[Prompt]: An accurate, complete copy of the records below is required.

[Listed entries]:
• • •
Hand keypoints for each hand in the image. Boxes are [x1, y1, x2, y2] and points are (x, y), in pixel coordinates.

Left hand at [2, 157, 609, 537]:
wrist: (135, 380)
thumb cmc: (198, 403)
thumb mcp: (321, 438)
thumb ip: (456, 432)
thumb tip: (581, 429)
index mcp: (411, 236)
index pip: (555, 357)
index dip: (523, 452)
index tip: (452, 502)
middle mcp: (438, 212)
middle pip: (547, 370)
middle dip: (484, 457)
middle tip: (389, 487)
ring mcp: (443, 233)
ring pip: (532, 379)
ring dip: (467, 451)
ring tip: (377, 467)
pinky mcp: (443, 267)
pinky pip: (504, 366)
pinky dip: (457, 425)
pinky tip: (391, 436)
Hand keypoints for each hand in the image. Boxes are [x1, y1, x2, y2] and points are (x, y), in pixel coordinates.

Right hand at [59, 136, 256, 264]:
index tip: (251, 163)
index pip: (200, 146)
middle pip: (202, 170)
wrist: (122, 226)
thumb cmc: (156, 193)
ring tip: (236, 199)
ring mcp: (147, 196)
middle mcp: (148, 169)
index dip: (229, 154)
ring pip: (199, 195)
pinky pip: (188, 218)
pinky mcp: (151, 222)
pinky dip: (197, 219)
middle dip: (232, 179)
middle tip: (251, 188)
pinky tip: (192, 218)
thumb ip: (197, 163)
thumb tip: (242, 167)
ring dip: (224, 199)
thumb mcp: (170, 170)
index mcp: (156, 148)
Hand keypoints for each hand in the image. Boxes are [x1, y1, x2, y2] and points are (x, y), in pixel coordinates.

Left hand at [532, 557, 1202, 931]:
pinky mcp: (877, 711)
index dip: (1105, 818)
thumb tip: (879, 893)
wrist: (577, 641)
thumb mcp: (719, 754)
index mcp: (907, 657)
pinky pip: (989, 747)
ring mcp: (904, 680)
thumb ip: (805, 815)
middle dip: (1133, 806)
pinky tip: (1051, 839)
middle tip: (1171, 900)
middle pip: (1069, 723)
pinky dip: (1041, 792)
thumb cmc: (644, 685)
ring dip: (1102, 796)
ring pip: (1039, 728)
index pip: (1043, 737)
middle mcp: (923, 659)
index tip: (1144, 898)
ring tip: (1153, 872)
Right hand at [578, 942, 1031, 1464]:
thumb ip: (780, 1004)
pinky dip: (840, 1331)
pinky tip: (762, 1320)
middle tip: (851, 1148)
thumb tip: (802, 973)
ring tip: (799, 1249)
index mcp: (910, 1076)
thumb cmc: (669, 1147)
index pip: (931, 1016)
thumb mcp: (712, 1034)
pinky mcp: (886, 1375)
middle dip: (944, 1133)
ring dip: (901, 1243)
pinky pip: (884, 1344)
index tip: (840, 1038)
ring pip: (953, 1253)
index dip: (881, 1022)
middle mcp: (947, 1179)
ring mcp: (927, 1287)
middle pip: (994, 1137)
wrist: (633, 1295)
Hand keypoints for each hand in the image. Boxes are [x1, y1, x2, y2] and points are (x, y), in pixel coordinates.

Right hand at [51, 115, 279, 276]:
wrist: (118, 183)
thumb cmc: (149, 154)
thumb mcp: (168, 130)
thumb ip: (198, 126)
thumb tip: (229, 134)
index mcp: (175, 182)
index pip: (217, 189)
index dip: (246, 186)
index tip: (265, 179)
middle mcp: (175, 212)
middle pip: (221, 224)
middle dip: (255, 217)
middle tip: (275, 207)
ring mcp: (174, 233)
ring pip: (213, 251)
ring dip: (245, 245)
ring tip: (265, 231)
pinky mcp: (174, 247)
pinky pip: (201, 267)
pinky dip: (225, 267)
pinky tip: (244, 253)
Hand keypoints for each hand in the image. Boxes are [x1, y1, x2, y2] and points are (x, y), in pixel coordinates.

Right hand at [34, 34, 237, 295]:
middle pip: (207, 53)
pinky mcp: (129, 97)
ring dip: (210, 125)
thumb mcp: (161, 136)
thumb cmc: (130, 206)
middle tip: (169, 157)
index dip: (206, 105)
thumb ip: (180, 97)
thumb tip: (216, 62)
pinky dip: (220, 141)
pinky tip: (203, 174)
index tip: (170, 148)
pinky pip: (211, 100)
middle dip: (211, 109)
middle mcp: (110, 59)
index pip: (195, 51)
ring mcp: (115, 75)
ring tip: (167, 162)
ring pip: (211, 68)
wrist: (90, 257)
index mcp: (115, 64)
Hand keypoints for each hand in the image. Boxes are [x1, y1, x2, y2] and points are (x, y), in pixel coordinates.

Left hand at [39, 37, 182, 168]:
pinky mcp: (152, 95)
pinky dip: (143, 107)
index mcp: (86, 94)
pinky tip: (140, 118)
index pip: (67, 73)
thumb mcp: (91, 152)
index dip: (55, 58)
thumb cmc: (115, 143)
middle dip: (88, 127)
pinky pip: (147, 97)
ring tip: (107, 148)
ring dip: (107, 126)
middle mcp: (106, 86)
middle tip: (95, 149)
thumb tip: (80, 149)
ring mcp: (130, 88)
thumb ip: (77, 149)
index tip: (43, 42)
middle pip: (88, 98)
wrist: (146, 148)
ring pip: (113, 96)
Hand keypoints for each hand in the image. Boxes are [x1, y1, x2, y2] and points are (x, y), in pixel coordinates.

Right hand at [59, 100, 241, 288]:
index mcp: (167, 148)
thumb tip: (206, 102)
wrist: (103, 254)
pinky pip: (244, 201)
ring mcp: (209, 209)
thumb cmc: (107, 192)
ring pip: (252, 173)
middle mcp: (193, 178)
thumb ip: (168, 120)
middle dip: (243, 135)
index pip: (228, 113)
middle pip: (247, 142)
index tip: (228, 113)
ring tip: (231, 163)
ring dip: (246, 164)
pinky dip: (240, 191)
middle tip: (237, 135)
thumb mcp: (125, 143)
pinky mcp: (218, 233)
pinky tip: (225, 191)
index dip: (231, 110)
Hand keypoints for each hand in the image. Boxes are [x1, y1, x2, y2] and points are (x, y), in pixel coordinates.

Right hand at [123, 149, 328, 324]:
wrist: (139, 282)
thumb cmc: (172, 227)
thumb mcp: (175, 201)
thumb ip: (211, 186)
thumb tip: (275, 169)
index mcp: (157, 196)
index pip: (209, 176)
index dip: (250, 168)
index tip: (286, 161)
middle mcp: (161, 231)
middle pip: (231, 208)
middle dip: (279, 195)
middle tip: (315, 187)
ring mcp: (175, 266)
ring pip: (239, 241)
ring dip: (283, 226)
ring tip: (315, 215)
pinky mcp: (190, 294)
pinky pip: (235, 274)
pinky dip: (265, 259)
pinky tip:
• • •
[Written answer]:
Hand keypoints for each hand in the image. Boxes are [x1, y1, x2, y2] and points are (x, y), in pixel coordinates.

Left hand at [2, 157, 609, 537]:
wrist: (135, 380)
thumb cmc: (198, 403)
thumb mcp: (321, 438)
thumb ip: (456, 432)
thumb tip: (581, 429)
index mcp: (411, 236)
index pip: (555, 357)
index dip: (523, 452)
index tip: (452, 502)
middle mcp: (438, 212)
middle pip: (547, 370)
middle dip: (484, 457)
middle tip: (389, 487)
ring mcp: (443, 233)
ring pip: (532, 379)
ring dip: (467, 451)
ring tip: (377, 467)
pinky mcp: (443, 267)
pinky pip: (504, 366)
pinky dip: (457, 425)
pinky tip: (391, 436)
Hand keypoints for each hand in the image. Boxes are [x1, y1, x2, y2] and points are (x, y), in pixel coordinates.

Right hand at [59, 136, 256, 264]:
index tip: (251, 163)
index pip: (200, 146)
middle pip: (202, 170)
wrist: (122, 226)
thumb cmc: (156, 193)
ring tip: (236, 199)
ring mcp: (147, 196)
middle mcp: (148, 169)
index dip: (229, 154)
ring pip: (199, 195)
pinky pip: (188, 218)
pinky mcp: (151, 222)
pinky dip: (197, 219)
middle dip: (232, 179)
middle tip: (251, 188)
pinky tip: (192, 218)
thumb ip: (197, 163)
thumb tip: (242, 167)
ring dip: (224, 199)
thumb mcp: (170, 170)
index mcp: (156, 148)
Hand keypoints for each hand in the image. Boxes are [x1, y1, x2, y2] and points are (x, y), in pixel coordinates.

Left hand at [532, 557, 1202, 931]:
pinky mcp: (877, 711)
index dip: (1105, 818)
thumb tip: (879, 893)
wrist: (577, 641)
thumb mcp: (719, 754)
index mcp: (907, 657)
pinky pip: (989, 747)
ring mcp: (904, 680)
thumb ip: (805, 815)
middle dip: (1133, 806)
pinky tip: (1051, 839)
middle tip: (1171, 900)
middle pip: (1069, 723)
pinky dip: (1041, 792)
thumb cmc: (644, 685)
ring dip: (1102, 796)
ring pip: (1039, 728)
index pip: (1043, 737)
middle mcp: (923, 659)
index tip: (1144, 898)
ring tip: (1153, 872)
Right hand at [578, 942, 1031, 1464]:
thumb ip: (780, 1004)
pinky dip: (840, 1331)
pinky tip: (762, 1320)
middle tip: (851, 1148)
thumb tip: (802, 973)
ring tip: (799, 1249)
index mcp: (910, 1076)
thumb cmc: (669, 1147)
index pip: (931, 1016)
thumb mcp: (712, 1034)
pinky mcp: (886, 1375)
middle dip: (944, 1133)
ring dip: (901, 1243)
pinky pip: (884, 1344)
index tip: (840, 1038)
ring pip: (953, 1253)
index dip: (881, 1022)
middle mcp: (947, 1179)
ring mcp: (927, 1287)
middle pip: (994, 1137)
wrist: (633, 1295)
Hand keypoints for each hand in the image. Boxes are [x1, y1, x2, y2] and points are (x, y), in pixel coordinates.

Right hand at [51, 115, 279, 276]:
wrist: (118, 183)
thumb cmc: (149, 154)
thumb mcp: (168, 130)
thumb ip: (198, 126)
thumb tip: (229, 134)
index mcp: (175, 182)
index pip: (217, 189)
index dip: (246, 186)
index tip: (265, 179)
middle mcp: (175, 212)
middle pip: (221, 224)
middle dip: (255, 217)
middle tip: (275, 207)
ring mcp: (174, 233)
ring pip: (213, 251)
ring dip: (245, 245)
ring tip: (265, 231)
pinky mcp: (174, 247)
pinky pip: (201, 267)
pinky dip: (225, 267)
pinky tip: (244, 253)
Hand keypoints for each hand in the image. Boxes are [x1, y1, x2, y2] and points are (x, y), in pixel coordinates.

Right hand at [34, 34, 237, 295]:
middle pip: (207, 53)
pinky mcp: (129, 97)
ring dip: (210, 125)
thumb mcp: (161, 136)
thumb cmc: (130, 206)
middle tip: (169, 157)
index dip: (206, 105)
thumb ip: (180, 97)
thumb tip: (216, 62)
pinky dip: (220, 141)
pinky tip: (203, 174)
index tip: (170, 148)
pinky pip: (211, 100)
middle dip: (211, 109)
middle mcp: (110, 59)
index pip: (195, 51)
ring mcp: (115, 75)
ring tip: (167, 162)
ring pip: (211, 68)
wrist: (90, 257)
index mcp: (115, 64)
Hand keypoints for each hand in the image. Boxes are [x1, y1, x2, y2] and points are (x, y), in pixel coordinates.

Left hand at [39, 37, 182, 168]:
pinky mcp: (152, 95)
pinky dip: (143, 107)
index mcp: (86, 94)
pinky tip: (140, 118)
index pip: (67, 73)
thumb mcp: (91, 152)
index dip: (55, 58)
thumb cmc: (115, 143)
middle dip: (88, 127)
pinky pip: (147, 97)
ring tip: (107, 148)
ring dip: (107, 126)
middle mcp: (106, 86)
middle tip: (95, 149)
thumb tip: (80, 149)
ring mcp: (130, 88)
thumb ip: (77, 149)
index tip: (43, 42)
middle pip: (88, 98)
wrist: (146, 148)
ring pip: (113, 96)
Hand keypoints for each hand in the image. Boxes are [x1, y1, x2, y2] and points are (x, y), in pixel coordinates.

Right hand at [59, 100, 241, 288]:
index mcp: (167, 148)
thumb tip: (206, 102)
wrist: (103, 254)
pinky pip: (244, 201)
ring mcp: (209, 209)
thumb cmc: (107, 192)
ring pip: (252, 173)
middle mcp: (193, 178)
thumb ip: (168, 120)
middle dip: (243, 135)
index pip: (228, 113)
middle pip: (247, 142)
index tip: (228, 113)
ring tip: (231, 163)
ring dip: (246, 164)
pinky dip: (240, 191)
middle tip: (237, 135)
thumb mcp: (125, 143)
pinky mcp: (218, 233)
pinky tip: (225, 191)
index dip: (231, 110)
Hand keypoints for each hand in the image. Boxes are [x1, y1, x2, y2] and points are (x, y), in pixel coordinates.

Right hand at [123, 149, 328, 324]:
wrist: (139, 282)
thumb cmc: (172, 227)
thumb mcp: (175, 201)
thumb ip: (211, 186)
thumb tip: (275, 169)
index mcp: (157, 196)
index pip: (209, 176)
index dip: (250, 168)
index tip: (286, 161)
middle mcp: (161, 231)
middle pip: (231, 208)
middle dip: (279, 195)
middle tip: (315, 187)
ring mcp: (175, 266)
ring pip: (239, 241)
ring dip: (283, 226)
ring tip: (315, 215)
pinky mcp: (190, 294)
pinky pip: (235, 274)
pinky dip: (265, 259)
pinky tip:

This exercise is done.